How come this string doesn't overflow the buffer?

Question

I ran this code on a mac and also on linux:

#include <stdio.h>
#include <string.h>

int main (int argc, char *argv[]){

    int value = 5;
    char buffer_one[8], buffer_two[8];

    strcpy(buffer_one, "one");
    strcpy(buffer_two, "two");

    printf("[BEFORE] buffer_two is at %p and contains \'%s\'\n", buffer_two, buffer_two);
    printf("[BEFORE] buffer_one is at %p and contains \'%s\'\n", buffer_one, buffer_one);
    printf("[BEFORE] value is at %p and is %i (0x%08x)\n", &value, value, value);

    printf("\n[STRCPY] copying %i bytes into buffer two\n\n", strlen(argv[1]));
    strcpy(buffer_two, argv[1]); 

    printf("[AFTER] buffer_two is at %p and contains \'%s\'\n", buffer_two, buffer_two);
    printf("[AFTER] buffer_one is at %p and contains \'%s\'\n", buffer_one, buffer_one);
    printf("[AFTER] value is at %p and is %i (0x%08x)\n", &value, value, value);
}

On the mac, if i entered "1234567890" as a command line argument, the 90 overflowed into buffer one as I would expect because the buffer of 8 bytes was exceeded by 2.

However if I run it on my Linux system, it takes many more characters to overflow the buffer. How come/why can I get away with exeeding the buffer in Linux?

Also as A side note, on both systems, the entire string will still be printed in buffer two and only the overflowed items in buffer one. Why would that happen? How come the rest of the characters wouldn't just go to the next? If that question wasn't phrased well, heres an example:

If I enter 1234567890 on my mac, the 1234567890 will be printed in buffer two and the 90 would be printed in buffer one. How can the 90 still fit inside buffer two even though it has overflowed. (it is the same concept on linux but it takes more than 10 bytes to overflow)

Answer 1

The answer to your first question is that the alignment of variables in memory is implementation-defined. (See Section 6.2.8 "Alignment of objects" in the C11 draft .) Basically, different compilers may require a different minimum number of bytes to be between two objects in memory. The compiler you used on the Mac packed the two 8-byte buffers right next to each other on the stack, likely because the alignment of char[] is 8 or less bytes. The compiler you used on Linux left more bytes between the two addresses, probably because the alignment of char[] is 16 bytes.

For your second question, buffer_one and buffer_two are just two addresses in a contiguous chunk of memory that your program has access to. In this case, due to the implementation of the stack, buffer_two appears at a lower address than buffer_one in memory, so data written to buffer_two overflows to buffer_one . The reason you print "1234567890" from buffer_two and "90" from buffer_one is that printf() starts reading bytes at the address you give it until it reads a null-terminator ( 0x00 ).

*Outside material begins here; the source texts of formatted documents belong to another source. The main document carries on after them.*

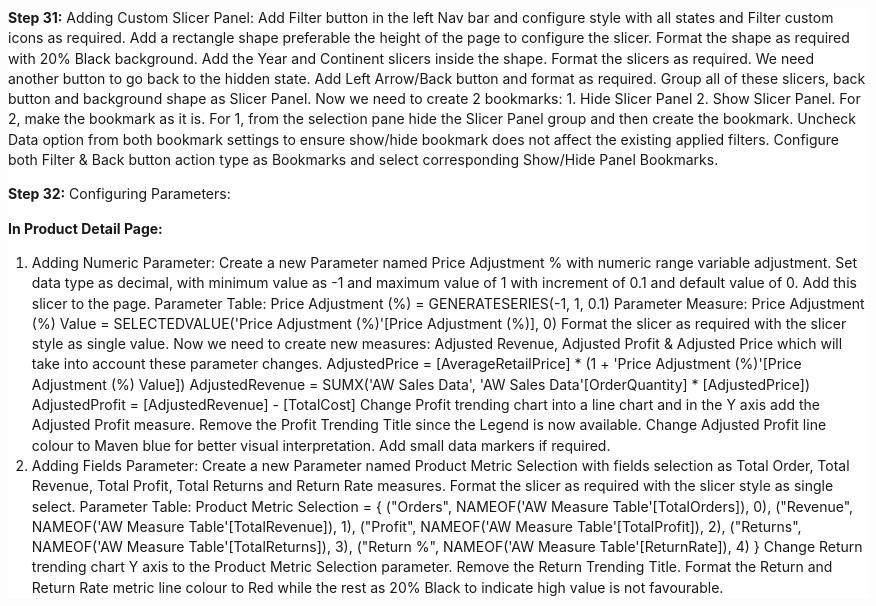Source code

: **Step 31:** Adding Custom Slicer Panel:
Add Filter button in the left Nav bar and configure style with all states and Filter custom icons as required. Add a rectangle shape preferable the height of the page to configure the slicer. Format the shape as required with 20% Black background. Add the Year and Continent slicers inside the shape. Format the slicers as required.
We need another button to go back to the hidden state. Add Left Arrow/Back button and format as required. Group all of these slicers, back button and background shape as Slicer Panel.
Now we need to create 2 bookmarks: 1. Hide Slicer Panel 2. Show Slicer Panel. For 2, make the bookmark as it is. For 1, from the selection pane hide the Slicer Panel group and then create the bookmark. Uncheck Data option from both bookmark settings to ensure show/hide bookmark does not affect the existing applied filters. Configure both Filter & Back button action type as Bookmarks and select corresponding Show/Hide Panel Bookmarks.

**Step 32:** Configuring Parameters:

**In Product Detail Page:**

1. Adding Numeric Parameter:
Create a new Parameter named Price Adjustment % with numeric range variable adjustment. Set data type as decimal, with minimum value as -1 and maximum value of 1 with increment of 0.1 and default value of 0. Add this slicer to the page.
Parameter Table: Price Adjustment (%) = GENERATESERIES(-1, 1, 0.1)
Parameter Measure: Price Adjustment (%) Value = SELECTEDVALUE('Price Adjustment (%)'[Price Adjustment (%)], 0)
Format the slicer as required with the slicer style as single value.
Now we need to create new measures: Adjusted Revenue, Adjusted Profit & Adjusted Price which will take into account these parameter changes.
AdjustedPrice = [AverageRetailPrice] * (1 + 'Price Adjustment (%)'[Price Adjustment (%) Value])
AdjustedRevenue = SUMX('AW Sales Data', 'AW Sales Data'[OrderQuantity] * [AdjustedPrice])
AdjustedProfit = [AdjustedRevenue] - [TotalCost]
Change Profit trending chart into a line chart and in the Y axis add the Adjusted Profit measure. Remove the Profit Trending Title since the Legend is now available. Change Adjusted Profit line colour to Maven blue for better visual interpretation. Add small data markers if required.
2. Adding Fields Parameter:
Create a new Parameter named Product Metric Selection with fields selection as Total Order, Total Revenue, Total Profit, Total Returns and Return Rate measures. Format the slicer as required with the slicer style as single select.
Parameter Table: Product Metric Selection = {
    ("Orders", NAMEOF('AW Measure Table'[TotalOrders]), 0),
    ("Revenue", NAMEOF('AW Measure Table'[TotalRevenue]), 1),
    ("Profit", NAMEOF('AW Measure Table'[TotalProfit]), 2),
    ("Returns", NAMEOF('AW Measure Table'[TotalReturns]), 3),
    ("Return %", NAMEOF('AW Measure Table'[ReturnRate]), 4)
}
Change Return trending chart Y axis to the Product Metric Selection parameter. Remove the Return Trending Title. Format the Return and Return Rate metric line colour to Red while the rest as 20% Black to indicate high value is not favourable.


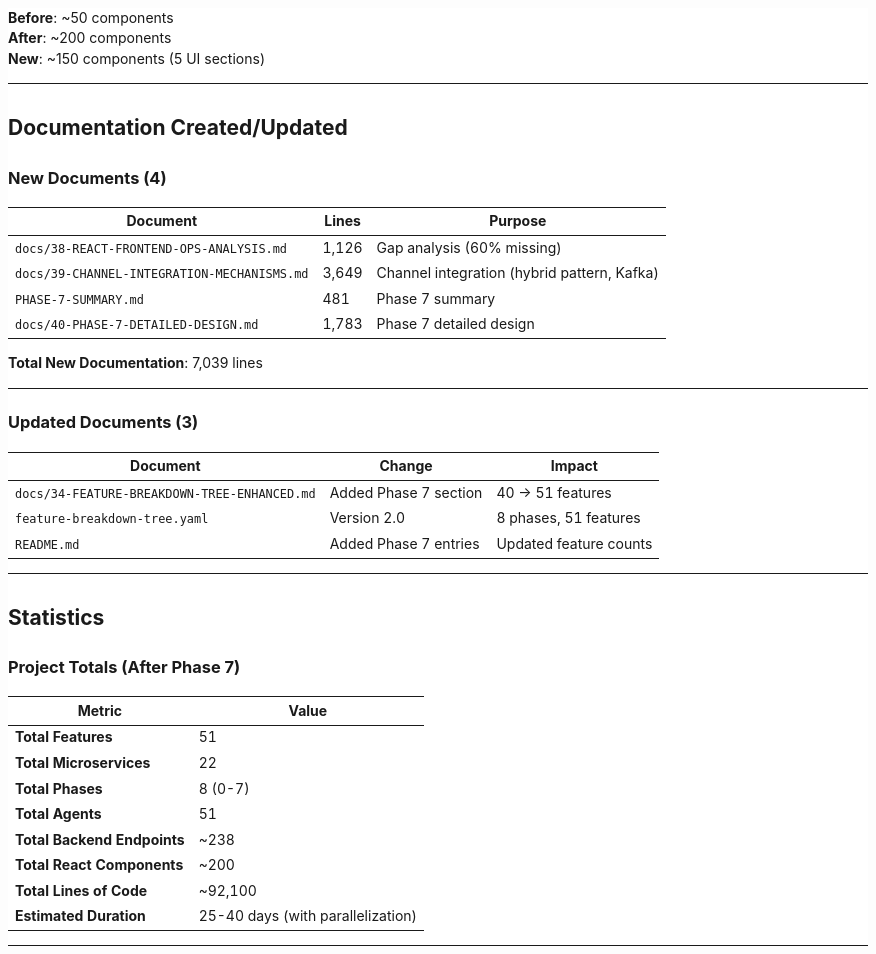 **Before**: ~50 components  
**After**: ~200 components  
**New**: ~150 components (5 UI sections)

---

## Documentation Created/Updated

### New Documents (4)

| Document | Lines | Purpose |
|----------|-------|---------|
| `docs/38-REACT-FRONTEND-OPS-ANALYSIS.md` | 1,126 | Gap analysis (60% missing) |
| `docs/39-CHANNEL-INTEGRATION-MECHANISMS.md` | 3,649 | Channel integration (hybrid pattern, Kafka) |
| `PHASE-7-SUMMARY.md` | 481 | Phase 7 summary |
| `docs/40-PHASE-7-DETAILED-DESIGN.md` | 1,783 | Phase 7 detailed design |

**Total New Documentation**: 7,039 lines

---

### Updated Documents (3)

| Document | Change | Impact |
|----------|--------|--------|
| `docs/34-FEATURE-BREAKDOWN-TREE-ENHANCED.md` | Added Phase 7 section | 40 → 51 features |
| `feature-breakdown-tree.yaml` | Version 2.0 | 8 phases, 51 features |
| `README.md` | Added Phase 7 entries | Updated feature counts |

---

## Statistics

### Project Totals (After Phase 7)

| Metric | Value |
|--------|-------|
| **Total Features** | 51 |
| **Total Microservices** | 22 |
| **Total Phases** | 8 (0-7) |
| **Total Agents** | 51 |
| **Total Backend Endpoints** | ~238 |
| **Total React Components** | ~200 |
| **Total Lines of Code** | ~92,100 |
| **Estimated Duration** | 25-40 days (with parallelization) |

---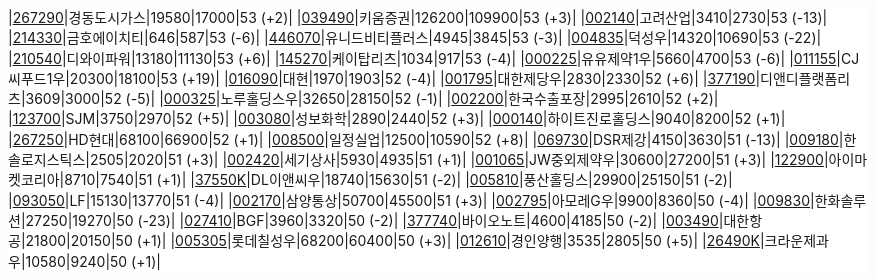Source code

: |[267290](https://finance.daum.net/quotes/A267290)|경동도시가스|19580|17000|53 (+2)|
|[039490](https://finance.daum.net/quotes/A039490)|키움증권|126200|109900|53 (+3)|
|[002140](https://finance.daum.net/quotes/A002140)|고려산업|3410|2730|53 (-13)|
|[214330](https://finance.daum.net/quotes/A214330)|금호에이치티|646|587|53 (-6)|
|[446070](https://finance.daum.net/quotes/A446070)|유니드비티플러스|4945|3845|53 (-3)|
|[004835](https://finance.daum.net/quotes/A004835)|덕성우|14320|10690|53 (-22)|
|[210540](https://finance.daum.net/quotes/A210540)|디와이파워|13180|11130|53 (+6)|
|[145270](https://finance.daum.net/quotes/A145270)|케이탑리츠|1034|917|53 (-4)|
|[000225](https://finance.daum.net/quotes/A000225)|유유제약1우|5660|4700|53 (-6)|
|[011155](https://finance.daum.net/quotes/A011155)|CJ씨푸드1우|20300|18100|53 (+19)|
|[016090](https://finance.daum.net/quotes/A016090)|대현|1970|1903|52 (-4)|
|[001795](https://finance.daum.net/quotes/A001795)|대한제당우|2830|2330|52 (+6)|
|[377190](https://finance.daum.net/quotes/A377190)|디앤디플랫폼리츠|3609|3000|52 (-5)|
|[000325](https://finance.daum.net/quotes/A000325)|노루홀딩스우|32650|28150|52 (-1)|
|[002200](https://finance.daum.net/quotes/A002200)|한국수출포장|2995|2610|52 (+2)|
|[123700](https://finance.daum.net/quotes/A123700)|SJM|3750|2970|52 (+5)|
|[003080](https://finance.daum.net/quotes/A003080)|성보화학|2890|2440|52 (+3)|
|[000140](https://finance.daum.net/quotes/A000140)|하이트진로홀딩스|9040|8200|52 (+1)|
|[267250](https://finance.daum.net/quotes/A267250)|HD현대|68100|66900|52 (+1)|
|[008500](https://finance.daum.net/quotes/A008500)|일정실업|12500|10590|52 (+8)|
|[069730](https://finance.daum.net/quotes/A069730)|DSR제강|4150|3630|51 (-13)|
|[009180](https://finance.daum.net/quotes/A009180)|한솔로지스틱스|2505|2020|51 (+3)|
|[002420](https://finance.daum.net/quotes/A002420)|세기상사|5930|4935|51 (+1)|
|[001065](https://finance.daum.net/quotes/A001065)|JW중외제약우|30600|27200|51 (+3)|
|[122900](https://finance.daum.net/quotes/A122900)|아이마켓코리아|8710|7540|51 (+1)|
|[37550K](https://finance.daum.net/quotes/A37550K)|DL이앤씨우|18740|15630|51 (-2)|
|[005810](https://finance.daum.net/quotes/A005810)|풍산홀딩스|29900|25150|51 (-2)|
|[093050](https://finance.daum.net/quotes/A093050)|LF|15130|13770|51 (-4)|
|[002170](https://finance.daum.net/quotes/A002170)|삼양통상|50700|45500|51 (+3)|
|[002795](https://finance.daum.net/quotes/A002795)|아모레G우|9900|8360|50 (-4)|
|[009830](https://finance.daum.net/quotes/A009830)|한화솔루션|27250|19270|50 (-23)|
|[027410](https://finance.daum.net/quotes/A027410)|BGF|3960|3320|50 (-2)|
|[377740](https://finance.daum.net/quotes/A377740)|바이오노트|4600|4185|50 (-2)|
|[003490](https://finance.daum.net/quotes/A003490)|대한항공|21800|20150|50 (+1)|
|[005305](https://finance.daum.net/quotes/A005305)|롯데칠성우|68200|60400|50 (+3)|
|[012610](https://finance.daum.net/quotes/A012610)|경인양행|3535|2805|50 (+5)|
|[26490K](https://finance.daum.net/quotes/A26490K)|크라운제과우|10580|9240|50 (+1)|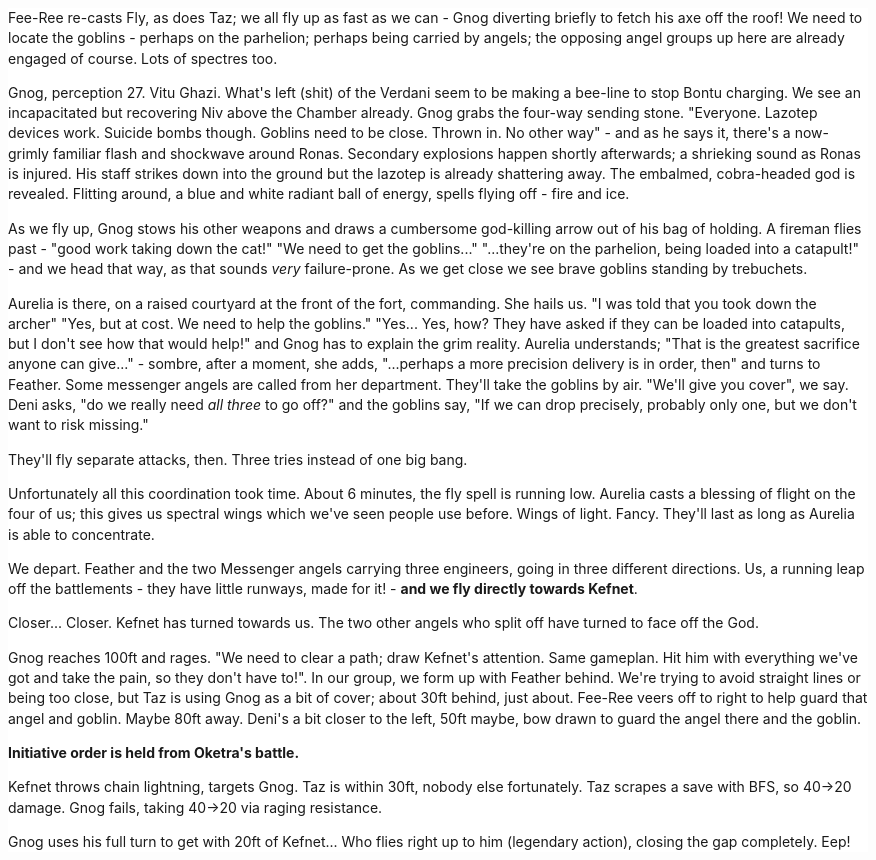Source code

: Fee-Ree re-casts Fly, as does Taz; we all fly up as fast as we can - Gnog diverting briefly to fetch his axe off the roof! We need to locate the goblins - perhaps on the parhelion; perhaps being carried by angels; the opposing angel groups up here are already engaged of course. Lots of spectres too.

Gnog, perception 27. Vitu Ghazi. What's left (shit) of the Verdani seem to be making a bee-line to stop Bontu charging. We see an incapacitated but recovering Niv above the Chamber already. Gnog grabs the four-way sending stone. "Everyone. Lazotep devices work. Suicide bombs though. Goblins need to be close. Thrown in. No other way" - and as he says it, there's a now-grimly familiar flash and shockwave around Ronas. Secondary explosions happen shortly afterwards; a shrieking sound as Ronas is injured. His staff strikes down into the ground but the lazotep is already shattering away. The embalmed, cobra-headed god is revealed. Flitting around, a blue and white radiant ball of energy, spells flying off - fire and ice.

As we fly up, Gnog stows his other weapons and draws a cumbersome god-killing arrow out of his bag of holding. A fireman flies past - "good work taking down the cat!" "We need to get the goblins..." "...they're on the parhelion, being loaded into a catapult!" - and we head that way, as that sounds *very* failure-prone. As we get close we see brave goblins standing by trebuchets.

Aurelia is there, on a raised courtyard at the front of the fort, commanding. She hails us. "I was told that you took down the archer" "Yes, but at cost. We need to help the goblins." "Yes... Yes, how? They have asked if they can be loaded into catapults, but I don't see how that would help!" and Gnog has to explain the grim reality. Aurelia understands; "That is the greatest sacrifice anyone can give..." - sombre, after a moment, she adds, "...perhaps a more precision delivery is in order, then" and turns to Feather. Some messenger angels are called from her department. They'll take the goblins by air. "We'll give you cover", we say. Deni asks, "do we really need *all three* to go off?" and the goblins say, "If we can drop precisely, probably only one, but we don't want to risk missing."

They'll fly separate attacks, then. Three tries instead of one big bang.

Unfortunately all this coordination took time. About 6 minutes, the fly spell is running low. Aurelia casts a blessing of flight on the four of us; this gives us spectral wings which we've seen people use before. Wings of light. Fancy. They'll last as long as Aurelia is able to concentrate.

We depart. Feather and the two Messenger angels carrying three engineers, going in three different directions. Us, a running leap off the battlements - they have little runways, made for it! - **and we fly directly towards Kefnet**.

Closer... Closer. Kefnet has turned towards us. The two other angels who split off have turned to face off the God.

Gnog reaches 100ft and rages. "We need to clear a path; draw Kefnet's attention. Same gameplan. Hit him with everything we've got and take the pain, so they don't have to!". In our group, we form up with Feather behind. We're trying to avoid straight lines or being too close, but Taz is using Gnog as a bit of cover; about 30ft behind, just about. Fee-Ree veers off to right to help guard that angel and goblin. Maybe 80ft away. Deni's a bit closer to the left, 50ft maybe, bow drawn to guard the angel there and the goblin.

**Initiative order is held from Oketra's battle.**

Kefnet throws chain lightning, targets Gnog. Taz is within 30ft, nobody else fortunately. Taz scrapes a save with BFS, so 40->20 damage. Gnog fails, taking 40->20 via raging resistance. 

Gnog uses his full turn to get with 20ft of Kefnet... Who flies right up to him (legendary action), closing the gap completely. Eep!
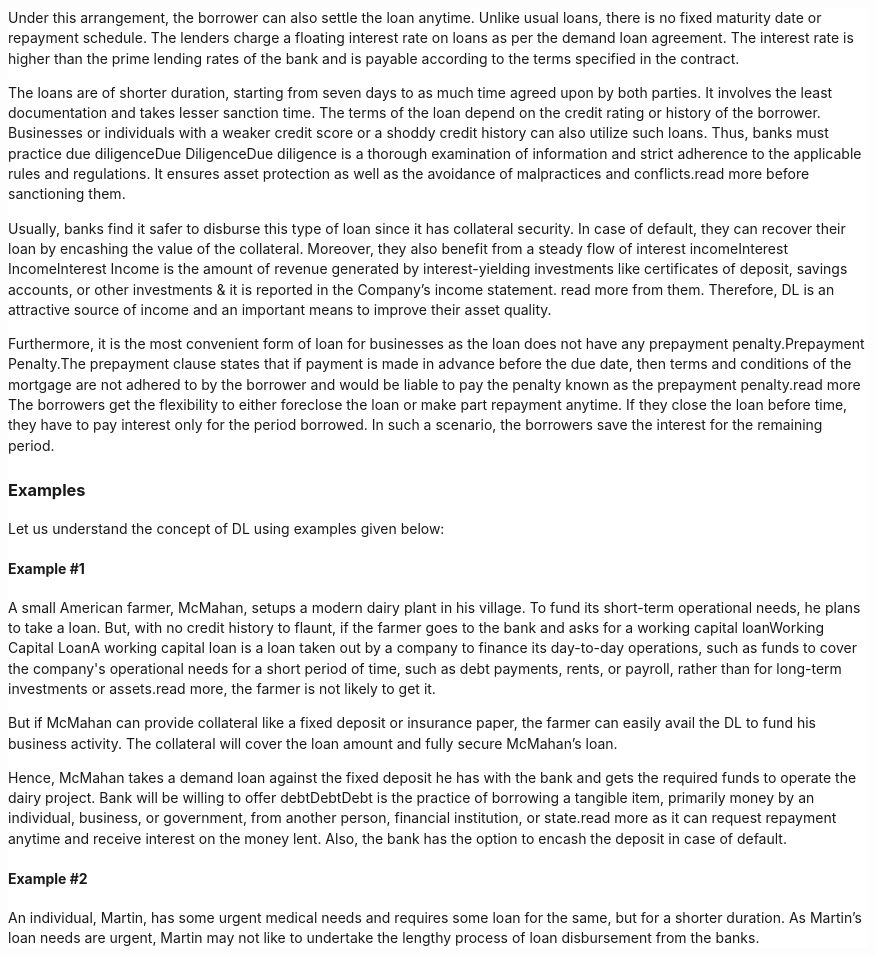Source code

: Under this arrangement, the borrower can also settle the loan anytime. Unlike usual loans, there is no fixed maturity date or repayment schedule. The lenders charge a floating interest rate on loans as per the demand loan agreement. The interest rate is higher than the prime lending rates of the bank and is payable according to the terms specified in the contract.
 
The loans are of shorter duration, starting from seven days to as much time agreed upon by both parties. It involves the least documentation and takes lesser sanction time. The terms of the loan depend on the credit rating or history of the borrower. Businesses or individuals with a weaker credit score or a shoddy credit history can also utilize such loans. Thus, banks must practice due diligenceDue DiligenceDue diligence is a thorough examination of information and strict adherence to the applicable rules and regulations. It ensures asset protection as well as the avoidance of malpractices and conflicts.read more before sanctioning them.
 
Usually, banks find it safer to disburse this type of loan since it has collateral security. In case of default, they can recover their loan by encashing the value of the collateral. Moreover, they also benefit from a steady flow of interest incomeInterest IncomeInterest Income is the amount of revenue generated by interest-yielding investments like certificates of deposit, savings accounts, or other investments & it is reported in the Company’s income statement. read more from them. Therefore, DL is an attractive source of income and an important means to improve their asset quality.
 
Furthermore, it is the most convenient form of loan for businesses as the loan does not have any prepayment penalty.Prepayment Penalty.The prepayment clause states that if payment is made in advance before the due date, then terms and conditions of the mortgage are not adhered to by the borrower and would be liable to pay the penalty known as the prepayment penalty.read more The borrowers get the flexibility to either foreclose the loan or make part repayment anytime. If they close the loan before time, they have to pay interest only for the period borrowed. In such a scenario, the borrowers save the interest for the remaining period.
 
### Examples
 
Let us understand the concept of DL using examples given below:
 
#### Example #1
 
A small American farmer, McMahan, setups a modern dairy plant in his village. To fund its short-term operational needs, he plans to take a loan. But, with no credit history to flaunt, if the farmer goes to the bank and asks for a working capital loanWorking Capital LoanA working capital loan is a loan taken out by a company to finance its day-to-day operations, such as funds to cover the company's operational needs for a short period of time, such as debt payments, rents, or payroll, rather than for long-term investments or assets.read more, the farmer is not likely to get it. 
 
But if McMahan can provide collateral like a fixed deposit or insurance paper, the farmer can easily avail the DL to fund his business activity. The collateral will cover the loan amount and fully secure McMahan’s loan.
 
Hence, McMahan takes a demand loan against the fixed deposit he has with the bank and gets the required funds to operate the dairy project. Bank will be willing to offer debtDebtDebt is the practice of borrowing a tangible item, primarily money by an individual, business, or government, from another person, financial institution, or state.read more as it can request repayment anytime and receive interest on the money lent. Also, the bank has the option to encash the deposit in case of default.
 
#### Example #2
 
An individual, Martin, has some urgent medical needs and requires some loan for the same, but for a shorter duration. As Martin’s loan needs are urgent, Martin may not like to undertake the lengthy process of loan disbursement from the banks.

So, when you strcpy() "1234567890" to buffer_two , you actually write 11 bytes, including the null-terminator ( 0x00 ) at the end of the string. On your Mac, buffer_two and buffer_one were 8 bytes apart, so when printf() reads from buffer_two , it reads 10 characters before seeing the null-terminator, which happens to be after the address pointed to by buffer_one . When printf() reads from buffer_one , it reads 2 characters before seeing the null-terminator.

Answer 2

The way it can be "inside" is because there isn't really a stop at the end of "inside". You ask for a char[] of length 8 and you get it, presumably the second is right next to it (though the compiler is free to rearrange such things if it wants). You then write, say, 10 chars into the first buffer. When you print that buffer it has no idea that it's supposed to only have 8 characters in it, it knows where it starts and goes until it gets to a NUL character.

So it will go and print the whole string. The other buffer that was right beside it also knows where its memory starts, which happens to be where the 9 from the string overflowed into its space. Printing that one tells it to go to the first memory location for its string and print until it gets to a NUL , which is 90 in this case.

So you are overflowing, just not in a particularly destructive or dangerous way for this example. If you wrote a lot more data into the string you could start overwriting not just the adjacent string buffer but other potentially important things on the stack.